VATICAN CITY (AP) — Pope Francis on Tuesday declared the 16th-century Jesuit Pierre Favre a saint, bypassing the Vatican's typical saint-making procedures to honor the first recruit of Jesuit founder St. Ignatius Loyola.
The announcement was made on Francis' 77th birthday.
Favre, who lived from 1506 to 1546, met Ignatius while the two were college roommates in Paris along with another future Jesuit, Francis Xavier. Favre later was ordained and spent most of his ministry preaching Catholicism in Germany and elsewhere during the Protestant Reformation.
The first Jesuit pope recently spoke about the importance Favre had in his life, in particular his message of dialogue with anyone, "even the most remote and even with his opponents."
In an interview with the Jesuit journal La Civilta Cattolica, Francis cited Favre's "simple piety, a certain naïveté perhaps, his being available straightaway, his careful interior discernment, the fact that he was a man capable of great and strong decisions but also capable of being so gentle and loving."

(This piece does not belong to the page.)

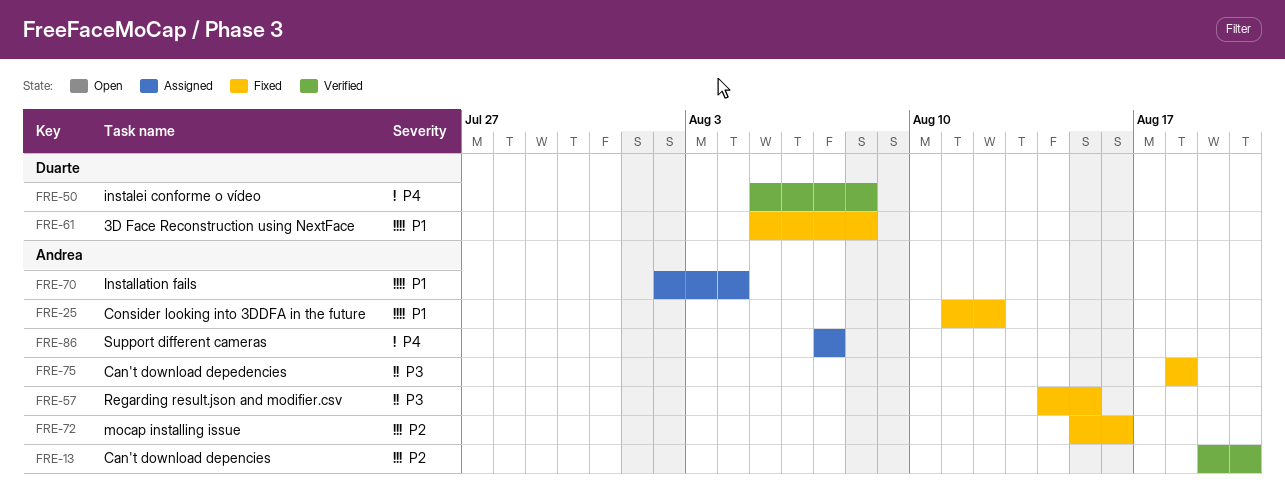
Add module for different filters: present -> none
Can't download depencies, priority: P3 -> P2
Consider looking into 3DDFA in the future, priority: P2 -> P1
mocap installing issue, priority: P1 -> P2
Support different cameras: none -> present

In September, Francis bypassed typical Vatican procedures to unilaterally declare another saint, Pope John XXIII. Francis decreed that John would be canonized along with Pope John Paul II on April 27 even though the Vatican hadn't confirmed a second miracle attributed to John's intercession.
In Favre's case, Francis was believed to be relying on a rarely used "equivalent canonization" process. With it, popes can declare that someone who has enjoyed widespread reverence over time deserves veneration by the universal church without having to go through the Vatican's typical procedures, which include ascertaining two miracles attributed to the candidate's intercession.
The Vatican announcement said that Francis had extended to the universal church the veneration to Favre and had inscribed him in the catalogue of saints.
Then-Pope Benedict XVI used the procedure in his pontificate to declare Hildegard of Bingen a saint. He did so, and later made her a doctor of the church, after having referred to her in a catechism lesson as a saint, even though she had never been canonized.